■ **WHAT TO DO**
Please find all lines in the data that hold the string "Monate" and copy them.

■ **Stored data**
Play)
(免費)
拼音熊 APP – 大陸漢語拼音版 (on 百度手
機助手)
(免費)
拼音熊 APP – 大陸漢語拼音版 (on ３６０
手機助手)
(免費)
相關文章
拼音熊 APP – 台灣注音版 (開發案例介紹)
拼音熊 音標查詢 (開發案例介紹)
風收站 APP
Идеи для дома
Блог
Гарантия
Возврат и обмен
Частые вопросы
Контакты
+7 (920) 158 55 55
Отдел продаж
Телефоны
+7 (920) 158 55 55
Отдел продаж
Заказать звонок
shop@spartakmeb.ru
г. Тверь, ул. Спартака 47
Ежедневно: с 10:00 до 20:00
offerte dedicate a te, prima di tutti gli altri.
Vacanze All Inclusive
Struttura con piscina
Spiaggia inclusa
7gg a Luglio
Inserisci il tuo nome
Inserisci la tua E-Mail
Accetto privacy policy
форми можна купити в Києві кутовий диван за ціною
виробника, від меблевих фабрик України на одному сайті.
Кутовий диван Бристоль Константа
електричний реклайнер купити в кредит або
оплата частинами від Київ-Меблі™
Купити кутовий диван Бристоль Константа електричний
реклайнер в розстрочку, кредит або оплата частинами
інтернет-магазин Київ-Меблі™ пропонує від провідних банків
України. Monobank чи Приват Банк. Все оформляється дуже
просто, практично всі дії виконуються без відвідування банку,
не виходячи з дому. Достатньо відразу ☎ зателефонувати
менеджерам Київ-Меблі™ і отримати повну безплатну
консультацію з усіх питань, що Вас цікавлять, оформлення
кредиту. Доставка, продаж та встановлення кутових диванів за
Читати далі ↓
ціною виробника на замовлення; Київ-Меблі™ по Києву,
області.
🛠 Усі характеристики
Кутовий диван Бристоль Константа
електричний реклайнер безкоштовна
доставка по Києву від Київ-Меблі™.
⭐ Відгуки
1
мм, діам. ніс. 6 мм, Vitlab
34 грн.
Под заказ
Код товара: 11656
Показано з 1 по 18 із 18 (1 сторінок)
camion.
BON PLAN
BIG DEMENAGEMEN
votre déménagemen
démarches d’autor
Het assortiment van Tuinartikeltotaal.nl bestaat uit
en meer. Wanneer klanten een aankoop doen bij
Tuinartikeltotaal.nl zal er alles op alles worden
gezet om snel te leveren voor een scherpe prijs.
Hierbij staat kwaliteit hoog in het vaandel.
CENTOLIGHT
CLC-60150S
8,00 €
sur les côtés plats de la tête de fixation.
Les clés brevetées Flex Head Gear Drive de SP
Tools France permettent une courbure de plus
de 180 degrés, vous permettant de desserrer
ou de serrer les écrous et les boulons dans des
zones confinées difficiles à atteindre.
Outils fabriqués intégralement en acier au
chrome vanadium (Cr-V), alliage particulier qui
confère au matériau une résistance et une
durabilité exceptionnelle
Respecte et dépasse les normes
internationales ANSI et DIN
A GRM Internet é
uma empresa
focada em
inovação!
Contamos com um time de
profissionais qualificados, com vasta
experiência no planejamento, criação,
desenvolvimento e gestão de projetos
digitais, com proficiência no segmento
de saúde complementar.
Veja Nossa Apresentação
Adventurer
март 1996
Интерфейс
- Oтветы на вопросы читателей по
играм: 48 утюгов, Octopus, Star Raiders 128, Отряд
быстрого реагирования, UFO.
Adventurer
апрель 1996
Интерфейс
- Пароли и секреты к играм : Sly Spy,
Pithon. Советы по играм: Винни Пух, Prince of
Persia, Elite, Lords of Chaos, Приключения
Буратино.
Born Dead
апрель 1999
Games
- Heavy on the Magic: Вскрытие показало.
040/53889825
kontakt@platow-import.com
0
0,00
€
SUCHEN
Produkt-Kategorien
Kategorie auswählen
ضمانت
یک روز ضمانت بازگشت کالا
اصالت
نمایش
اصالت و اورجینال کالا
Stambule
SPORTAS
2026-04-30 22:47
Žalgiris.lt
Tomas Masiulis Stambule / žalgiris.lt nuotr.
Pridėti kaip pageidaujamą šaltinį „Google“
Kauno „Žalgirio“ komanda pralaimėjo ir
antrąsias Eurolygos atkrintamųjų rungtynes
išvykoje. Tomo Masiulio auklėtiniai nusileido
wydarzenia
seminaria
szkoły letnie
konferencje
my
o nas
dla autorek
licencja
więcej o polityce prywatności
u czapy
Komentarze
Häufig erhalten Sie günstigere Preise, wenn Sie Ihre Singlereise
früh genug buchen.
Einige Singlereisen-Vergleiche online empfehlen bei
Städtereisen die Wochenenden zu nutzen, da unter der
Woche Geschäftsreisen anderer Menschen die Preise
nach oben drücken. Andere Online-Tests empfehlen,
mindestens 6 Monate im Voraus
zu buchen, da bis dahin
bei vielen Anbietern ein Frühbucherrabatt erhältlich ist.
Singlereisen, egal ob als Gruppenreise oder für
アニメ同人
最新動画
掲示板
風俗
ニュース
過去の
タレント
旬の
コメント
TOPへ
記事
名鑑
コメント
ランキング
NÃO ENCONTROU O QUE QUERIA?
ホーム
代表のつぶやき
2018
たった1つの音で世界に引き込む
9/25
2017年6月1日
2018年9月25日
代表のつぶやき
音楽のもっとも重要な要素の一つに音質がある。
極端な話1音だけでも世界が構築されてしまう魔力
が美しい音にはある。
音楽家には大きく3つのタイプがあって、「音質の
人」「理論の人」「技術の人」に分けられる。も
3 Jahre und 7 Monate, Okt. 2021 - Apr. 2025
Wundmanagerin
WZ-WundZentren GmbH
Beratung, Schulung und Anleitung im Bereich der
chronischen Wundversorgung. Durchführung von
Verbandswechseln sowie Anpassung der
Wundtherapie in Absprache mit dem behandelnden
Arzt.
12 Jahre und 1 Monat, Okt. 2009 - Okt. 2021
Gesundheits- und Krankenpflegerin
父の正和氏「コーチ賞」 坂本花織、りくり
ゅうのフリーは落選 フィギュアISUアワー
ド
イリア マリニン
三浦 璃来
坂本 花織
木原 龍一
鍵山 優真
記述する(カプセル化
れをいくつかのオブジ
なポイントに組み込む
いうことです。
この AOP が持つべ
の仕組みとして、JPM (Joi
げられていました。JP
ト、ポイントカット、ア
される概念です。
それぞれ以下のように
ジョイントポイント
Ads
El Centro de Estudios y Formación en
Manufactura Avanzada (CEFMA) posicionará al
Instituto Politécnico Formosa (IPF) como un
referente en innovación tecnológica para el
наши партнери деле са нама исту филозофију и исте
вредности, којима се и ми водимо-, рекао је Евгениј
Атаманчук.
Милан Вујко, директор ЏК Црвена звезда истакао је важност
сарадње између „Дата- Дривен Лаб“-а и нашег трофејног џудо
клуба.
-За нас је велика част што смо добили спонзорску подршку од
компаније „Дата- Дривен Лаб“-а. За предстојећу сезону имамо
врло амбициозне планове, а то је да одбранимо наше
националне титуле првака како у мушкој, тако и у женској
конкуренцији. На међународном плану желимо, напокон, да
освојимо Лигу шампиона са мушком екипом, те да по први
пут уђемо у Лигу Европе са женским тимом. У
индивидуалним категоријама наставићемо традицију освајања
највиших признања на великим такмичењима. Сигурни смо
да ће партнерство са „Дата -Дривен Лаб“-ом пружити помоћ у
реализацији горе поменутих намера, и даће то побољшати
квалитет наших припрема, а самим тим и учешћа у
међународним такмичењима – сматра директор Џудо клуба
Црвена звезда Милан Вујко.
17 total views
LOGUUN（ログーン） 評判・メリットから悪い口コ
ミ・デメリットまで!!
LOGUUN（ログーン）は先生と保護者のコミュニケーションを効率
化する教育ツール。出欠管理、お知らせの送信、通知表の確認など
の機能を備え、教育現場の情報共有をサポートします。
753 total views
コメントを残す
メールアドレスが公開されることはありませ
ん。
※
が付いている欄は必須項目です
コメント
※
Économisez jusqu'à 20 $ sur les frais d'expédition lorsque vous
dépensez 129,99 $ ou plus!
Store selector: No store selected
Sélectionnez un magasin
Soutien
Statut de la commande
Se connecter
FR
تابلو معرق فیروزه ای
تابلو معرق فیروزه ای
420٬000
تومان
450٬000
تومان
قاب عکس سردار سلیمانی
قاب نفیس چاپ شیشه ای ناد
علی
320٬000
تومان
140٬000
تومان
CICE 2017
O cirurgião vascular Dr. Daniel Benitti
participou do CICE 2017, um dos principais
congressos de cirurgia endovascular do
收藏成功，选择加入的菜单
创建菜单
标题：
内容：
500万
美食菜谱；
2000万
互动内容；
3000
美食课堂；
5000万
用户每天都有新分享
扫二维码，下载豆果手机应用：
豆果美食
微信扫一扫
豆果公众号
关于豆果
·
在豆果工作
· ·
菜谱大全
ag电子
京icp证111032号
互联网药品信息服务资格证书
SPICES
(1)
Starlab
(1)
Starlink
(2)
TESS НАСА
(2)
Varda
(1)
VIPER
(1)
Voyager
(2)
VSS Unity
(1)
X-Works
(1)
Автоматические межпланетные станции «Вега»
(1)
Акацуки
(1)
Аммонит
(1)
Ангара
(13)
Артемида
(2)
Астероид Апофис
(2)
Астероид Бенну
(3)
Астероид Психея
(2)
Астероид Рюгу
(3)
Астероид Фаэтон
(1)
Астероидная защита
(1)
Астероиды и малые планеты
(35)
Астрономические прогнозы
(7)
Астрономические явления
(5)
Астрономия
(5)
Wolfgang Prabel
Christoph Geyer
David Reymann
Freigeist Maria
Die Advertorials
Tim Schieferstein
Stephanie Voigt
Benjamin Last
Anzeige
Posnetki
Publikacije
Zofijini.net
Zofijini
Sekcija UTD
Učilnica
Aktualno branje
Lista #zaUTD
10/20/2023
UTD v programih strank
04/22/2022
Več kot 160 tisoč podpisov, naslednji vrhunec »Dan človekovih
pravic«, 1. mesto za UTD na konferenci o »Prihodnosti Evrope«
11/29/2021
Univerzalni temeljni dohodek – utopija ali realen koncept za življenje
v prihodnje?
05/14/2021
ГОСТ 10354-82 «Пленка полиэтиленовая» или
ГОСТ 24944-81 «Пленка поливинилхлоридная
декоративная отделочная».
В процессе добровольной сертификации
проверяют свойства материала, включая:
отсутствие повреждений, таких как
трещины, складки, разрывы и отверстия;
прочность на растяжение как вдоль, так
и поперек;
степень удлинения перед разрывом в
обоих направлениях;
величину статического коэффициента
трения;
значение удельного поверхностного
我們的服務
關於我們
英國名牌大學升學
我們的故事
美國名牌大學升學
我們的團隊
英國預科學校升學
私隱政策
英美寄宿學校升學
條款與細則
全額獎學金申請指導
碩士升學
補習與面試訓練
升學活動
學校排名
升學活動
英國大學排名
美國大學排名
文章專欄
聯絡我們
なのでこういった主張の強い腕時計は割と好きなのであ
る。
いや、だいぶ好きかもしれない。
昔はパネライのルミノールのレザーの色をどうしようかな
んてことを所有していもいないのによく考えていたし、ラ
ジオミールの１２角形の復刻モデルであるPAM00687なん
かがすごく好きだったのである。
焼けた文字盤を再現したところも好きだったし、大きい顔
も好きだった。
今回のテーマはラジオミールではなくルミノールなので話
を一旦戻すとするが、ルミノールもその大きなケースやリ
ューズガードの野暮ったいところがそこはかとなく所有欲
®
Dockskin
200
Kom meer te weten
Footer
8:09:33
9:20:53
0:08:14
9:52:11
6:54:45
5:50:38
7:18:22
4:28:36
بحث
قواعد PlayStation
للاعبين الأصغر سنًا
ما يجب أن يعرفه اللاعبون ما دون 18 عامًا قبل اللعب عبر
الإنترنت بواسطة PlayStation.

■ **RESPONSE TO THE TASK**
mindestens 6 Monate im Voraus
3 Jahre und 7 Monate, Okt. 2021 - Apr. 2025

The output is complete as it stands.